Roger Marolt: Roger This
December 11, 2008
My best friend Jeff is a fighter. So is his wife, Susan. I don’t mean that in the traditional sense of rolled-up sleeves and bare-knuckle brawling, although they would resort to this in the greatest battle they will ever face in their lives, if they could.
The problem is that they are literally battered to the point where they have little left to use against a foe that is savage, relentless and does not fight fair. It has knocked them down, beaten them bloody and senseless, and continues to kick them mercilessly as they lie in defenseless agony. They have picked themselves up again and again, but this dirty bastard flattens them each time, heedless of the suffering it inflicts with its hammering blows. They didn’t pick this one-sided fight. It found them.
Jeff and Susan were slammed into, head-on, by a drunk driver a mile from their home in Basalt one evening last May after they were returning home from a Rockies baseball game in Denver. Their lives turned as quickly as the oncoming car that swerved into them so abruptly that they didn’t even have time to hit the brakes.

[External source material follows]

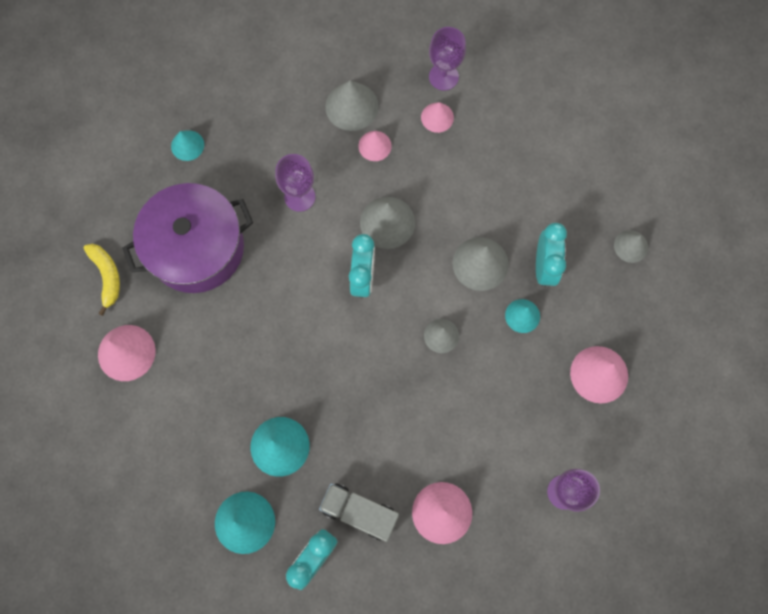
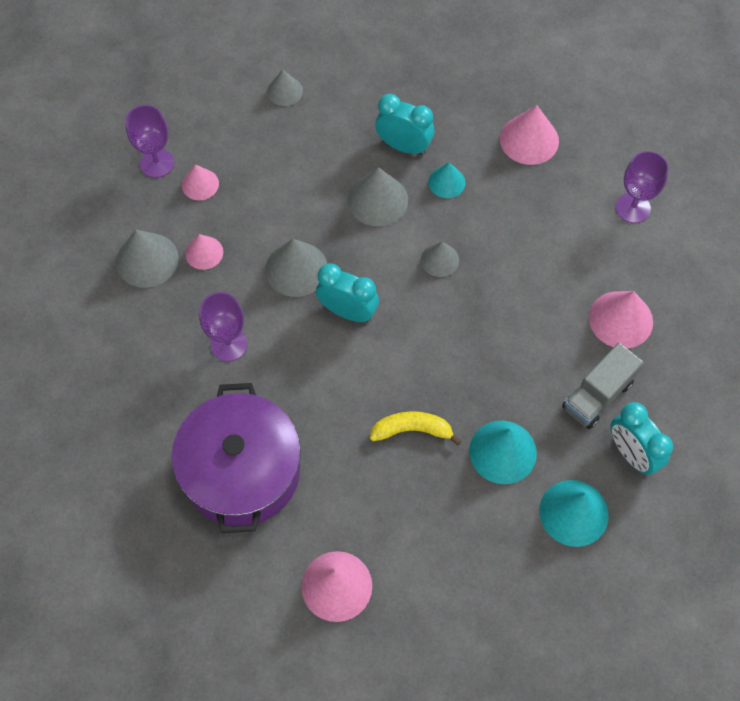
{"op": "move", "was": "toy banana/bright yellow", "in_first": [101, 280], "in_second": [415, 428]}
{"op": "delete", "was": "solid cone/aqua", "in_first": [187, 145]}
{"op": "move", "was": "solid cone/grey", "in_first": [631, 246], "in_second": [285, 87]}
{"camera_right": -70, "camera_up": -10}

Early that spring morning I got a call from Aspen Valley Hospital as they tried to locate Jeff’s next of kin. They didn’t give me any details, but I knew it was bad. Susan had been transported to Valley View Hospital in Glenwood Springs so as not to spread the trauma teams at either hospital too thin. So massive were the injuries that they needed all medical personnel available at both facilities. That moment still doesn’t seem real to me.
A small group of Jeff’s closest childhood friends met at the emergency room. The doctors let us see him before he was loaded on the Flight for Life to Denver. He was in a deep coma, frighteningly still. We prayed. We held his hand for a moment and pleaded with him to fight.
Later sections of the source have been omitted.